Candidates might consider the following orientations :
– Making an inventory of local initiatives that manifest a new attention given to gender issues in urban life, and identify those actors, institutions and dispositives that implement them ;
– Building a genealogy of such initiatives, looking for example at the role played by feminist and LGBTQ organizations, political parties, individual leaders/activists/intellectuals, assessing to what extent specific contexts (such as the 2012 anti-rape protests in India, or the #Metoo movement) have been decisive or not. Such a genealogy would help understand how ideas and practices circulate, which would in turn refine our comprehension of the resources, forms and evolution of urban governance.
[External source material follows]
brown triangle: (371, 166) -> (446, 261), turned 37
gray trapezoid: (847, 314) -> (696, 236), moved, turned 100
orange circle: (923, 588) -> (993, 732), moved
– Building a method to evaluate the impact of these initiatives, taking into account the goals pursued by their authors, but also the unintended an nonetheless real effects of such policies/campaigns/events.
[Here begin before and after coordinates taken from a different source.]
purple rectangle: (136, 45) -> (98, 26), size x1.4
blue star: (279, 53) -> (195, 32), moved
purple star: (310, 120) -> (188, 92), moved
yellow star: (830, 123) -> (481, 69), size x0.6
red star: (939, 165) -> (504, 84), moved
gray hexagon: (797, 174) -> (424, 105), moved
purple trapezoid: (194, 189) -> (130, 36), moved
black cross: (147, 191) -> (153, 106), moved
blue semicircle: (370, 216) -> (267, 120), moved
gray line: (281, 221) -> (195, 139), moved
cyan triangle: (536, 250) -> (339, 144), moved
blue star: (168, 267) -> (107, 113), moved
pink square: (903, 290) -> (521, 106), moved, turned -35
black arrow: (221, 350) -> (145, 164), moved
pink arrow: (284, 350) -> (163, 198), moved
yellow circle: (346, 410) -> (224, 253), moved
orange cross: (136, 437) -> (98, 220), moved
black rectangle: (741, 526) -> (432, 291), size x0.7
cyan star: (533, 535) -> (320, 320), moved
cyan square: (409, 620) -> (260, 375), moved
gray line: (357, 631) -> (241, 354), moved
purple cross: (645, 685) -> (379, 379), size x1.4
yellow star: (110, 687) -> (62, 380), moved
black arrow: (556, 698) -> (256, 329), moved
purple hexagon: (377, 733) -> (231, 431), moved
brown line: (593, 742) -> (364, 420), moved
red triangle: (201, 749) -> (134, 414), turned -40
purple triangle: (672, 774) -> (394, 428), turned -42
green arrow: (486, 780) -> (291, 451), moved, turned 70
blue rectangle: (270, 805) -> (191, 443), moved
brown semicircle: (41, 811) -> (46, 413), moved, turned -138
The above are only examples and candidates are most welcome to suggest other possible orientations.
The PhD student will work in the Centre d’Etudes de l’Inde et de l’Asie du Sud (Centre for South Asian Studies, CNRS-EHESS), Paris, but also in the Centre de Sciences Humaines (French Centre for Social Sciences) New Delhi, to which s-he will be attached during the fieldwork.
Constraints and risks:
Candidates must take into account the fact that access to fieldwork in South Asia might remain difficult at least until March 2021 because of the Covid-19 pandemics. They are therefore encouraged to consider using digital resources.
Candidates must have completed a Master 2 (or equivalent) at the time of registration. They must have a training in social sciences (political science, sociology, anthropology, geography…), and have some experience in conducting fieldwork (interviews, ethnography, archives study etc.). They must be fluent in English and comfortable in one South Asian language.
The application will include the following documents :
1. To be posted on the Portail Emploi of CNRS :
– curriculum vitae
– motivation letter
2. To be sent by email to email@example.com :
– Research project : a 5 page text mentionning the object of the research, the main research question, the sources and methods considered.